→ **THE PROBLEM**: State, as one number, how many lines in these records hold "reise".

→ **Collected data**:
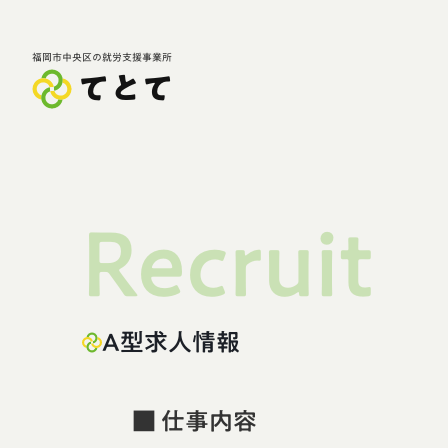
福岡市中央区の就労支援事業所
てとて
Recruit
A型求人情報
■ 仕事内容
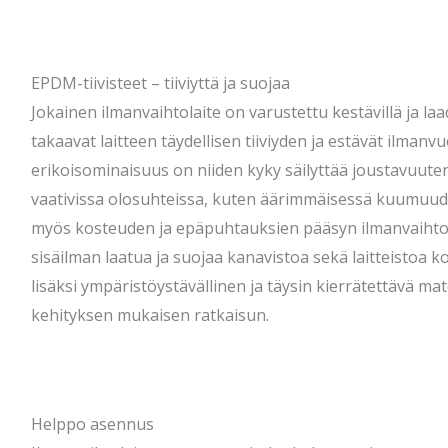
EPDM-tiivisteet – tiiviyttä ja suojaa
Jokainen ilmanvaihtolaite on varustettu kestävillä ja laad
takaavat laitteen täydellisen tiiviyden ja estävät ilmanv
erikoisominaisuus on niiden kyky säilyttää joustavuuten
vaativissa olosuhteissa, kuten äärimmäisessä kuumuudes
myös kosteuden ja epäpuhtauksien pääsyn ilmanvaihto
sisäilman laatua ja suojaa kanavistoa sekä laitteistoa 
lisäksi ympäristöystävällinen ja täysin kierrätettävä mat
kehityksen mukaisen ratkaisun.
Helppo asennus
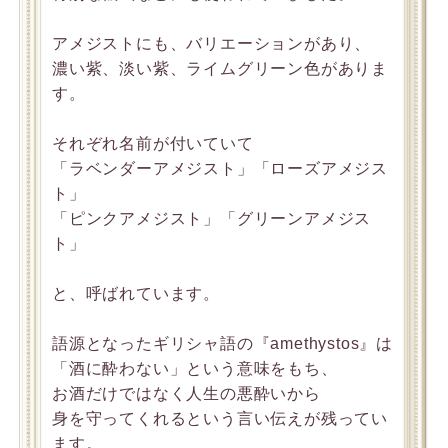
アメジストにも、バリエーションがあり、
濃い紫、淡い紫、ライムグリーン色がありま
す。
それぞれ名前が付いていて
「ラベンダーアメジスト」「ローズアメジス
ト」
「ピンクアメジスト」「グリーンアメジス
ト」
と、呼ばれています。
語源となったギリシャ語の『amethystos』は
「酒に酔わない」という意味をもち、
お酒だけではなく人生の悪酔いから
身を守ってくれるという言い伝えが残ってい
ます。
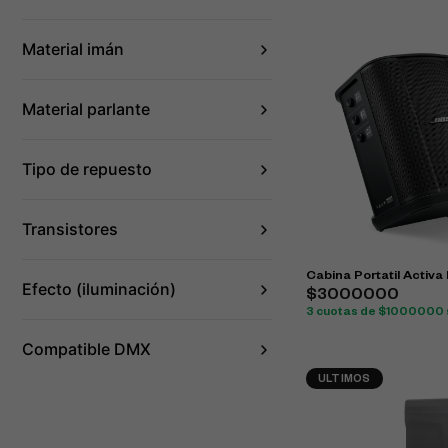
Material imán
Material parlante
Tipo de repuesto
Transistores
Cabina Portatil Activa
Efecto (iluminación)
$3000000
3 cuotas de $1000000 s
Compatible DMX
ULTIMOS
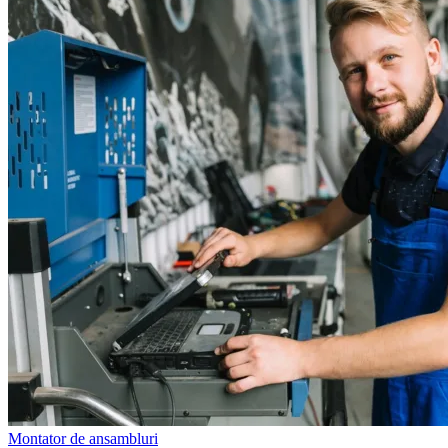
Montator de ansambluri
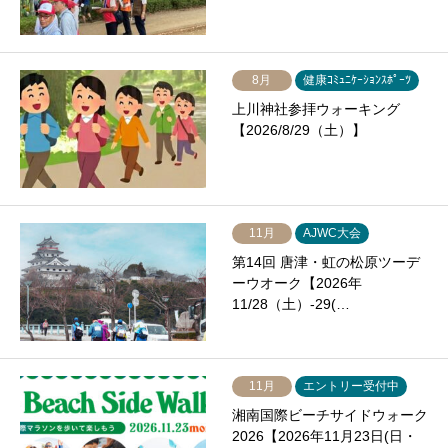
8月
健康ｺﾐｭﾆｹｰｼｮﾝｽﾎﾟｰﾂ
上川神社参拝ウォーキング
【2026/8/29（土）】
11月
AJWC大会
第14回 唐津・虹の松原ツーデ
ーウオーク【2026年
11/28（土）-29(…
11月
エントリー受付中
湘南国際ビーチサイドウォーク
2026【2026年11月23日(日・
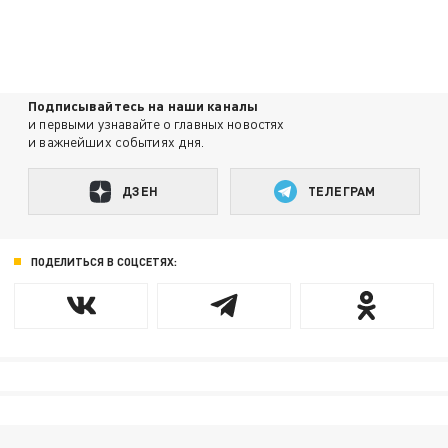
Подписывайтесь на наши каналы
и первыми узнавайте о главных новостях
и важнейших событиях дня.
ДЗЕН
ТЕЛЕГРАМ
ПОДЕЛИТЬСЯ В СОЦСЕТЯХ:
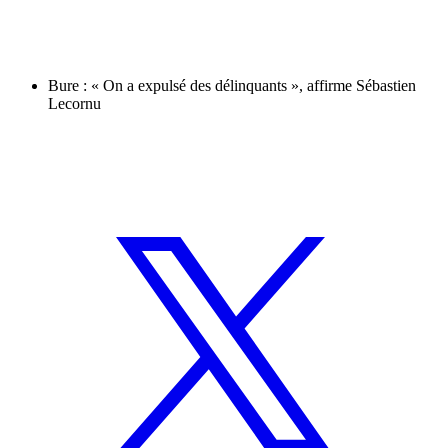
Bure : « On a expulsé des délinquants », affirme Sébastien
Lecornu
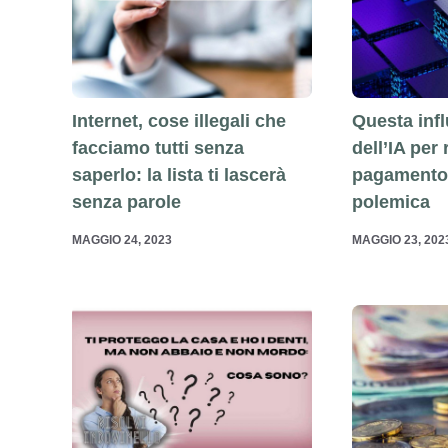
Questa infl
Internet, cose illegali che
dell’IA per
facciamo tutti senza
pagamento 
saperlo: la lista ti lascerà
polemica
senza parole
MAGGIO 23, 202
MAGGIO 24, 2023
...
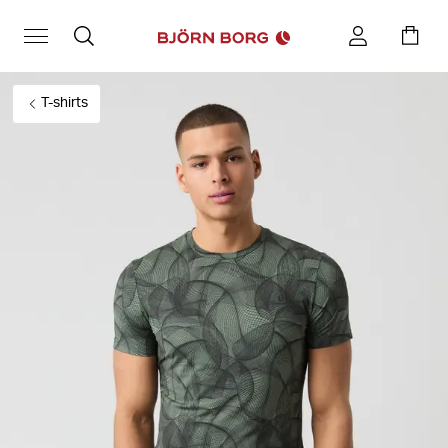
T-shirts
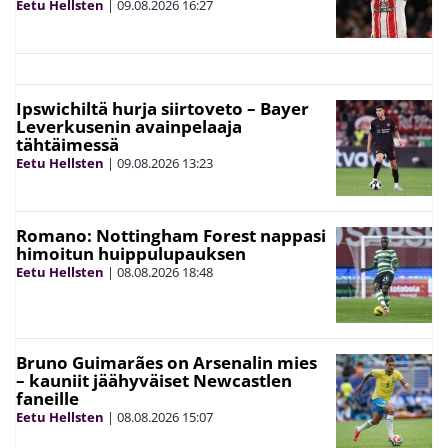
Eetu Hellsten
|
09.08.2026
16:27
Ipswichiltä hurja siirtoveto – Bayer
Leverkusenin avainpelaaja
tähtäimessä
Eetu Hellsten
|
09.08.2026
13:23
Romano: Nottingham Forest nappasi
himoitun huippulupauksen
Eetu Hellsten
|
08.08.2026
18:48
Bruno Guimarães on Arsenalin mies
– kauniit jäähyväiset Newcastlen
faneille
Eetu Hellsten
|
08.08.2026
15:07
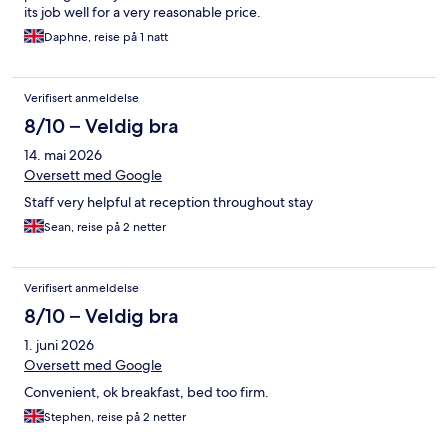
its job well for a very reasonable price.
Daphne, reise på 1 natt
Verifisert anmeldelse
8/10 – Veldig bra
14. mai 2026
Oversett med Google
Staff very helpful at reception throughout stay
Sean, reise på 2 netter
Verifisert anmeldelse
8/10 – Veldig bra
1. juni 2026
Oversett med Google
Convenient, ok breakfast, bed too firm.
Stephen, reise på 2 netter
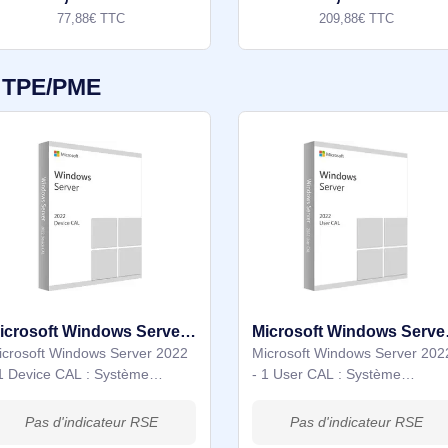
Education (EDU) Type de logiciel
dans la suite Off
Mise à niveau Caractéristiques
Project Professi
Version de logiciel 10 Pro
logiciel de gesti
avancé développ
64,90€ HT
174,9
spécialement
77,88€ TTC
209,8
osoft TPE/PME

→ **EXERCISE OUTPUT**: 3